Troubles de la personnalité : trouble de la personnalité paranoïaque, trouble de la personnalité antisociale, trouble de la personnalité narcissique (très haute opinion de soi-même), trouble de la personnalité évitante, trouble borderline, trouble de la personnalité dépendante (crainte irrationnelle de l’abandon), et trouble histrionique (comportement théâtral).

Troubles dépressifs et de l’humeur : troubles dépressifs (sentiments de désespoir, de tristesse, morosité, pensées morbides), et troubles bipolaires (alternance entre euphorie ou manie, et dépression).

Troubles développementaux : trouble de déficit de l’attention/hyperactivité, trouble de l’apprentissage, trouble autistique, retard mental.

Troubles dissociatifs : trouble de dépersonnalisation, amnésie dissociative (oubli ciblé ou généralisé), et fugue dissociative (départ inexpliqué).

Troubles du comportement sexuel : trouble de l’identité sexuelle, paraphilie.

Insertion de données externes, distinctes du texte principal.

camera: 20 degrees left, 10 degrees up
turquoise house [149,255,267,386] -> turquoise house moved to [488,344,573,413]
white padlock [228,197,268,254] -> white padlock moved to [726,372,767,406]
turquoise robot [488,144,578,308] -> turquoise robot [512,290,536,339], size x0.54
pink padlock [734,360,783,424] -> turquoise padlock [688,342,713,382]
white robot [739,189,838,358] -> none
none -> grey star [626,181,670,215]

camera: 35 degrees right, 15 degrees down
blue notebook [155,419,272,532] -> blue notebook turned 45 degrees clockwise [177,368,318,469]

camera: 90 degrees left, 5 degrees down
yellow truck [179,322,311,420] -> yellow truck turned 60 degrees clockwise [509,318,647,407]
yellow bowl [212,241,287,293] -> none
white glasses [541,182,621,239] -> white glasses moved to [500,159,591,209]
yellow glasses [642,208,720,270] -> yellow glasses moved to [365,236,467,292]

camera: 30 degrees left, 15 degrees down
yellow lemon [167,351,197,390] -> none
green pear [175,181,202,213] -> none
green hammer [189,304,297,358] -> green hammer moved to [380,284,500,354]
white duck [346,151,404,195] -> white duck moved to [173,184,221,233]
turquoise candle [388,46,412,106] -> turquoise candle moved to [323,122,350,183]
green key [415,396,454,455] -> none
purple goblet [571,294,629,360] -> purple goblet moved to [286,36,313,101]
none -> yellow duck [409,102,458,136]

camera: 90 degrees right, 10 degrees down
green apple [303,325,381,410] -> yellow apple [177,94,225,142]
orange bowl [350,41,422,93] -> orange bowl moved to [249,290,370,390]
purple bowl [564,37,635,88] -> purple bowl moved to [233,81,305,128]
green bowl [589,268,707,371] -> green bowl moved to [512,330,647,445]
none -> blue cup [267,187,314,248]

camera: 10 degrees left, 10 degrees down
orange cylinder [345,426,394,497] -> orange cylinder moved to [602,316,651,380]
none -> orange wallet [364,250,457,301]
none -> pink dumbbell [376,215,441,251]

Troubles liés à une substance : trouble lié aux tranquillisants, trouble lié aux stimulants, trouble lié aux opiacés, trouble lié aux hallucinogènes.

Troubles psycho-traumatiques : issus d’événements traumatogènes, et donc potentiellement traumatique. Un événement traumatogène devient traumatique à partir du moment où il provoque le trouble de stress post-traumatique (PTSD).

Troubles psychotiques : schizophrénie, trouble schizophréniforme (apparition passagère des symptômes de la schizophrénie), trouble schizo-affectif (schizophrénie et trouble de l’humeur).

Troubles somatoformes : symptômes somatiques non expliqués par une pathologie organique. Avec : hypocondrie (peur de contracter une maladie ; plainte de symptômes mal définis, comme douleur et fatigue), et trouble somatisation (liste interminable de plaintes somatiques qu’aucun examen physique ne permet d’accréditer).

Volumétrie : technique utilisée pour quantifier le volume des structures dans le cerveau. L'outil utilisé pour cette procédure c'est la neuro-imagerie. Cela permet de constater des diminutions du volume de l'hippocampe, notamment dans les cas de dépression et de schizophrénie.